Dataset excerpts:

# # # # #

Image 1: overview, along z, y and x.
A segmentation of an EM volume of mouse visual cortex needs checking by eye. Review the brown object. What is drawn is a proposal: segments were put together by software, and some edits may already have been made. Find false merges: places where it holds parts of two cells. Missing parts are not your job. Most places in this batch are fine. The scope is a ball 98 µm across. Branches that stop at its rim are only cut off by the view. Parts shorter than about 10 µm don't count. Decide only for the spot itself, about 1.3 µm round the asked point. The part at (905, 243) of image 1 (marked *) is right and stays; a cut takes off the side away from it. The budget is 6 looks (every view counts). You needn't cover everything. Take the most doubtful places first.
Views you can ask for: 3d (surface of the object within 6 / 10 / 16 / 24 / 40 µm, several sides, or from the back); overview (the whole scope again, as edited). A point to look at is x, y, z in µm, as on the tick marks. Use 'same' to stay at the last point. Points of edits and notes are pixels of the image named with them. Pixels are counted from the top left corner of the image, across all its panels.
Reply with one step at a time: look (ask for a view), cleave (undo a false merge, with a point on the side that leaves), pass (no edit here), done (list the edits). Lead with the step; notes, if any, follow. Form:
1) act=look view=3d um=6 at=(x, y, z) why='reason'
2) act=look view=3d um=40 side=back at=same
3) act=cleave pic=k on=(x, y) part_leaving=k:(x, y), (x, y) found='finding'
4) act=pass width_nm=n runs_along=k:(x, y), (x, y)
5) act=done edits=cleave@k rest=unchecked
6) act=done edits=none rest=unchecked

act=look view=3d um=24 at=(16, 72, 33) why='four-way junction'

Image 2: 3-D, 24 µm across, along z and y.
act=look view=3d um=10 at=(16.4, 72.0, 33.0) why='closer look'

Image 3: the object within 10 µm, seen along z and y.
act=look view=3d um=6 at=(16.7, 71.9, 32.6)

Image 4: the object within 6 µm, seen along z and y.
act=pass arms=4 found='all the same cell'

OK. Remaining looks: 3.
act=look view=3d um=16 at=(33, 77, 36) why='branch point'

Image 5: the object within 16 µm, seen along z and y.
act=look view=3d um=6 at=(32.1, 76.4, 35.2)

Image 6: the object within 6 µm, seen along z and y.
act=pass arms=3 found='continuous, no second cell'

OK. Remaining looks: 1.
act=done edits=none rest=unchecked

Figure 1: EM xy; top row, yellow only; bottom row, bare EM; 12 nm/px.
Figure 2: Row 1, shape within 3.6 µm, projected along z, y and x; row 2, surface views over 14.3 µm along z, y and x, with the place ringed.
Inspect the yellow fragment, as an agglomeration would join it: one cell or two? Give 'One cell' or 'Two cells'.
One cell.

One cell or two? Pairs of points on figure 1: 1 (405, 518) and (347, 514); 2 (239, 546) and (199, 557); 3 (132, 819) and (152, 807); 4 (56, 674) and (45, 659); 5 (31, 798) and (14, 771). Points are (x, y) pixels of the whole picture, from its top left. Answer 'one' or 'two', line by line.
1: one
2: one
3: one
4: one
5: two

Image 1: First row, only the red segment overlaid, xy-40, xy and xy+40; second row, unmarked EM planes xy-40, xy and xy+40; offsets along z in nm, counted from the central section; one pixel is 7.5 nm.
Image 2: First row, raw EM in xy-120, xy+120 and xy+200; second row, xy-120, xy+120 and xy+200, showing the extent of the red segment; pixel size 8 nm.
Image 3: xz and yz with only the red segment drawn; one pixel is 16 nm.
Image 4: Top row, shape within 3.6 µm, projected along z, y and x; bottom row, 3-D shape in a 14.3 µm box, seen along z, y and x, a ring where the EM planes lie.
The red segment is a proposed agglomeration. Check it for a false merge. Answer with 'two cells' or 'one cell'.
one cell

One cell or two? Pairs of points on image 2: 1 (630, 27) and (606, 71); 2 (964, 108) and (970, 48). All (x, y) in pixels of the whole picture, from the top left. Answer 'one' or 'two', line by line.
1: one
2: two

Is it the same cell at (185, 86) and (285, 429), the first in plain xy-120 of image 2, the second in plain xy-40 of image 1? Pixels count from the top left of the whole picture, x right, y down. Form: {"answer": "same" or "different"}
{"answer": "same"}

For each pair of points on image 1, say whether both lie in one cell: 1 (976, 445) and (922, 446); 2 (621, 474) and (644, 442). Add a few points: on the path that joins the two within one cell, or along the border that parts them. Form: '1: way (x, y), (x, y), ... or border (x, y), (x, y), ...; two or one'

# # # # #

Problem statement: Give the material again in full, exactly as it appears above.

Answer:
Image 1: overview, along z, y and x.
A segmentation of an EM volume of mouse visual cortex needs checking by eye. Review the brown object. What is drawn is a proposal: segments were put together by software, and some edits may already have been made. Find false merges: places where it holds parts of two cells. Missing parts are not your job. Most places in this batch are fine. The scope is a ball 98 µm across. Branches that stop at its rim are only cut off by the view. Parts shorter than about 10 µm don't count. Decide only for the spot itself, about 1.3 µm round the asked point. The part at (905, 243) of image 1 (marked *) is right and stays; a cut takes off the side away from it. The budget is 6 looks (every view counts). You needn't cover everything. Take the most doubtful places first.
Views you can ask for: 3d (surface of the object within 6 / 10 / 16 / 24 / 40 µm, several sides, or from the back); overview (the whole scope again, as edited). A point to look at is x, y, z in µm, as on the tick marks. Use 'same' to stay at the last point. Points of edits and notes are pixels of the image named with them. Pixels are counted from the top left corner of the image, across all its panels.
Reply with one step at a time: look (ask for a view), cleave (undo a false merge, with a point on the side that leaves), pass (no edit here), done (list the edits). Lead with the step; notes, if any, follow. Form:
1) act=look view=3d um=6 at=(x, y, z) why='reason'
2) act=look view=3d um=40 side=back at=same
3) act=cleave pic=k on=(x, y) part_leaving=k:(x, y), (x, y) found='finding'
4) act=pass width_nm=n runs_along=k:(x, y), (x, y)
5) act=done edits=cleave@k rest=unchecked
6) act=done edits=none rest=unchecked

act=look view=3d um=24 at=(16, 72, 33) why='four-way junction'

Image 2: 3-D, 24 µm across, along z and y.
act=look view=3d um=10 at=(16.4, 72.0, 33.0) why='closer look'

Image 3: the object within 10 µm, seen along z and y.
act=look view=3d um=6 at=(16.7, 71.9, 32.6)

Image 4: the object within 6 µm, seen along z and y.
act=pass arms=4 found='all the same cell'

OK. Remaining looks: 3.
act=look view=3d um=16 at=(33, 77, 36) why='branch point'

Image 5: the object within 16 µm, seen along z and y.
act=look view=3d um=6 at=(32.1, 76.4, 35.2)

Image 6: the object within 6 µm, seen along z and y.
act=pass arms=3 found='continuous, no second cell'

OK. Remaining looks: 1.
act=done edits=none rest=unchecked

Figure 1: EM xy; top row, yellow only; bottom row, bare EM; 12 nm/px.
Figure 2: Row 1, shape within 3.6 µm, projected along z, y and x; row 2, surface views over 14.3 µm along z, y and x, with the place ringed.
Inspect the yellow fragment, as an agglomeration would join it: one cell or two? Give 'One cell' or 'Two cells'.
One cell.

One cell or two? Pairs of points on figure 1: 1 (405, 518) and (347, 514); 2 (239, 546) and (199, 557); 3 (132, 819) and (152, 807); 4 (56, 674) and (45, 659); 5 (31, 798) and (14, 771). Points are (x, y) pixels of the whole picture, from its top left. Answer 'one' or 'two', line by line.
1: one
2: one
3: one
4: one
5: two

Image 1: First row, only the red segment overlaid, xy-40, xy and xy+40; second row, unmarked EM planes xy-40, xy and xy+40; offsets along z in nm, counted from the central section; one pixel is 7.5 nm.
Image 2: First row, raw EM in xy-120, xy+120 and xy+200; second row, xy-120, xy+120 and xy+200, showing the extent of the red segment; pixel size 8 nm.
Image 3: xz and yz with only the red segment drawn; one pixel is 16 nm.
Image 4: Top row, shape within 3.6 µm, projected along z, y and x; bottom row, 3-D shape in a 14.3 µm box, seen along z, y and x, a ring where the EM planes lie.
The red segment is a proposed agglomeration. Check it for a false merge. Answer with 'two cells' or 'one cell'.
one cell

One cell or two? Pairs of points on image 2: 1 (630, 27) and (606, 71); 2 (964, 108) and (970, 48). All (x, y) in pixels of the whole picture, from the top left. Answer 'one' or 'two', line by line.
1: one
2: two

Is it the same cell at (185, 86) and (285, 429), the first in plain xy-120 of image 2, the second in plain xy-40 of image 1? Pixels count from the top left of the whole picture, x right, y down. Form: {"answer": "same" or "different"}
{"answer": "same"}

For each pair of points on image 1, say whether both lie in one cell: 1 (976, 445) and (922, 446); 2 (621, 474) and (644, 442). Add a few points: on the path that joins the two within one cell, or along the border that parts them. Form: '1: way (x, y), (x, y), ... or border (x, y), (x, y), ...; two or one'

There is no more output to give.